Keadilan di negeri ini belum berhasil ditegakkan. Belum lagi persoalan
nepotisme, kolusi, dan korupsi, semua itu seolah-olah menjadi sesuatu
yang lazim. Moral dan akhlak para pemimpin bangsa di berbagai bagian dan
level terdegradasi hingga batas yang sudah tidak boleh ditoleransi.
Konsep
masyarakat Madinah yang menghargai ilmu pengetahuan dan teknologi,
kejujuran, keadilan, amanah, kasih sayang, saling menghargai bagi semua,
dan pembagian informasi secara adil, semestinya dijadikan paradigma di
dalam membangun bangsa ini.Untuk mengimplementasikan itu semua, perlu
ada kekuatan yang memiliki legalitas, orang-orang yang berdedikasi dan
berintegritas tinggi, memiliki moral atau akhlak, semangat juang yang
tinggi, bekerja untuk semua.
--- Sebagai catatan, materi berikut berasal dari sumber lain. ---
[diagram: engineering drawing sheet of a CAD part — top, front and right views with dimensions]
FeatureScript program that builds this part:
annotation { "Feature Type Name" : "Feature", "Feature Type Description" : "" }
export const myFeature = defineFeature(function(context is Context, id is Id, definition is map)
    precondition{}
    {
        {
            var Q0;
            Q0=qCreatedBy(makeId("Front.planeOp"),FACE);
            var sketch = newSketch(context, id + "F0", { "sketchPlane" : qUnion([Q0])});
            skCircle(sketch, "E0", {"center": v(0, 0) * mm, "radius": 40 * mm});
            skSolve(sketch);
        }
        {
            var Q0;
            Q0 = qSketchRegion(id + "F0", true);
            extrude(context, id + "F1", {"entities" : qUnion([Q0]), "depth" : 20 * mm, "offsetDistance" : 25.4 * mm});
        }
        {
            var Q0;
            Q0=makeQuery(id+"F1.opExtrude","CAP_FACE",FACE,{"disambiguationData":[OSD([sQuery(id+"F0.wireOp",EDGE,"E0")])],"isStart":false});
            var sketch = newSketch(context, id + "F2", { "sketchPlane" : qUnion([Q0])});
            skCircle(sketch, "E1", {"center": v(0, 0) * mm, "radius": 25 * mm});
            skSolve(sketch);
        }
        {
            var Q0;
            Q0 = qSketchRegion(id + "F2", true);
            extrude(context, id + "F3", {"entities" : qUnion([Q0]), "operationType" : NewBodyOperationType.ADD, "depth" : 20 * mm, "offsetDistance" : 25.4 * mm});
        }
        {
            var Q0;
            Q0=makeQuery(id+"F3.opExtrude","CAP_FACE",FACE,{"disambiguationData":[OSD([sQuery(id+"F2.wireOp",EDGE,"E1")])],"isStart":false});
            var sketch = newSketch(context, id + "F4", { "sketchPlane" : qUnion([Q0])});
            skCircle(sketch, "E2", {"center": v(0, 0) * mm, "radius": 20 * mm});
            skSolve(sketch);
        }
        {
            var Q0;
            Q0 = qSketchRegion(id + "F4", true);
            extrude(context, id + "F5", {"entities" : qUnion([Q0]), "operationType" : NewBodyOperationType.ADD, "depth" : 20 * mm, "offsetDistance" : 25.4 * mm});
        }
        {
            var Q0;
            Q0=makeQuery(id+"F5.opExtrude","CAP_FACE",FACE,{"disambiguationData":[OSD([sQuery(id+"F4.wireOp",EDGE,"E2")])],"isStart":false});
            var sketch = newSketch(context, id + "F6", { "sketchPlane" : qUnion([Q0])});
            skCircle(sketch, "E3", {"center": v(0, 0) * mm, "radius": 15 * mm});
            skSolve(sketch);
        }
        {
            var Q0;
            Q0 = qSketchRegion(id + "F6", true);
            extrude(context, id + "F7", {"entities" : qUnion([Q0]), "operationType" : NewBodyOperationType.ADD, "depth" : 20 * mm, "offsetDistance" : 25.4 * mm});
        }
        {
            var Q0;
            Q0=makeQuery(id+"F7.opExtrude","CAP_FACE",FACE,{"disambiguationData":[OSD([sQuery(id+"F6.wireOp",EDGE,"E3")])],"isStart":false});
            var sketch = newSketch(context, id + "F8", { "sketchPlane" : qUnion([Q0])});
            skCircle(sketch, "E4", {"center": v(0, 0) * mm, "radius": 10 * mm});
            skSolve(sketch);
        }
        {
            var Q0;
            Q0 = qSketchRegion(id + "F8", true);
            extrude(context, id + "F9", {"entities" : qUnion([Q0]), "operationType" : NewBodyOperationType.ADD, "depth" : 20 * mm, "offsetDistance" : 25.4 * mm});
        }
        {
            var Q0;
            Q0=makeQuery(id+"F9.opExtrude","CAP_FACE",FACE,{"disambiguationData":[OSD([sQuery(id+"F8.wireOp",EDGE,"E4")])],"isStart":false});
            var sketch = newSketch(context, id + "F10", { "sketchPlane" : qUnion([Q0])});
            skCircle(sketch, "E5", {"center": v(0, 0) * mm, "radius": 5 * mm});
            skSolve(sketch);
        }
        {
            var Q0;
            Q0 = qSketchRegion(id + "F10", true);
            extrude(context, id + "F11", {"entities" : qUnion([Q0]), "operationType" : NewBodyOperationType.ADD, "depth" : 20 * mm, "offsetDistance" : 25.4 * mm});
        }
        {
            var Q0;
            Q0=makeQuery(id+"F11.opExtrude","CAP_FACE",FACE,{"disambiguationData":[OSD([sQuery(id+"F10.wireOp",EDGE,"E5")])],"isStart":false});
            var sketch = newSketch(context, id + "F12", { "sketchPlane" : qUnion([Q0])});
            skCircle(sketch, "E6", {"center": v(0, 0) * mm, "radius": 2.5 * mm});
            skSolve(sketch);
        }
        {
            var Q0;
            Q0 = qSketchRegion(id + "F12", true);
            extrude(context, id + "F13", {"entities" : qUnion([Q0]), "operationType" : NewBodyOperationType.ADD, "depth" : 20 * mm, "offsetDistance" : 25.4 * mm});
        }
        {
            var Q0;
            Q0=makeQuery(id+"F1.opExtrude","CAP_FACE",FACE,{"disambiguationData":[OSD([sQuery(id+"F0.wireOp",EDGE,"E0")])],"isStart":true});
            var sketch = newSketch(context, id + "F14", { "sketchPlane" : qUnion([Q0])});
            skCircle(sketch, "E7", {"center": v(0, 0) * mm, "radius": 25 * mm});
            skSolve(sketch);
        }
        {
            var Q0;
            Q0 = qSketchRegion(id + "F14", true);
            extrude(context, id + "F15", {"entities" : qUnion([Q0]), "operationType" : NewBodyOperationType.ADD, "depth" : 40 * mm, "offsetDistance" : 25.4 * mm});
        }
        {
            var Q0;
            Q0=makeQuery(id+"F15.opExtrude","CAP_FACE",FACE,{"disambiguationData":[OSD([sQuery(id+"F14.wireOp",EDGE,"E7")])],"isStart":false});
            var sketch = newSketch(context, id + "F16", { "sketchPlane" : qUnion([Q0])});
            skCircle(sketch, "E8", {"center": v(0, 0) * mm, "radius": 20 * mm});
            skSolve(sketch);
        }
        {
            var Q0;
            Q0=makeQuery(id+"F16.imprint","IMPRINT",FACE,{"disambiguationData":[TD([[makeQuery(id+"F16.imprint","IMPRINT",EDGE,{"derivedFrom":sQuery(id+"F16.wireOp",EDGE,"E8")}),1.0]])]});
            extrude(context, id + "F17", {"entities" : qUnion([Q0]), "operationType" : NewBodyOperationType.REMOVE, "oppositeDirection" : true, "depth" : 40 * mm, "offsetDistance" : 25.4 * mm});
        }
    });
Betapa
bobroknya masyarakat Arab pada zaman Nabi, hingga disebut sebagai
masyarakat jahiliyah, tetapi ternyata konsep atau paradigma madani
berhasil membangun tatanan kehidupan yang ideal. Kuncinya adalah adanya
konsep yang dibarengi dengan implementasi yang tepat.Bangsa Indonesia
telah memiliki konsep ideal yang menyerupai konsep madani.Hal yang
tersisa adalah kemampuan dan kemauan mengimplementasikannya.Oleh karena
itu, yang diperlukan adalah sekelompok pemimpin yang jujur, adil,
memiliki keikhlasan, menyandang semangat juang dan sekaligus kesediaan
berkorban, siap menjadi tauladan, amanah, dan memiliki kecerdasan
berbagai aspek------intelektual, spiritual, sosial, dan profesional.Wallahu a’lam.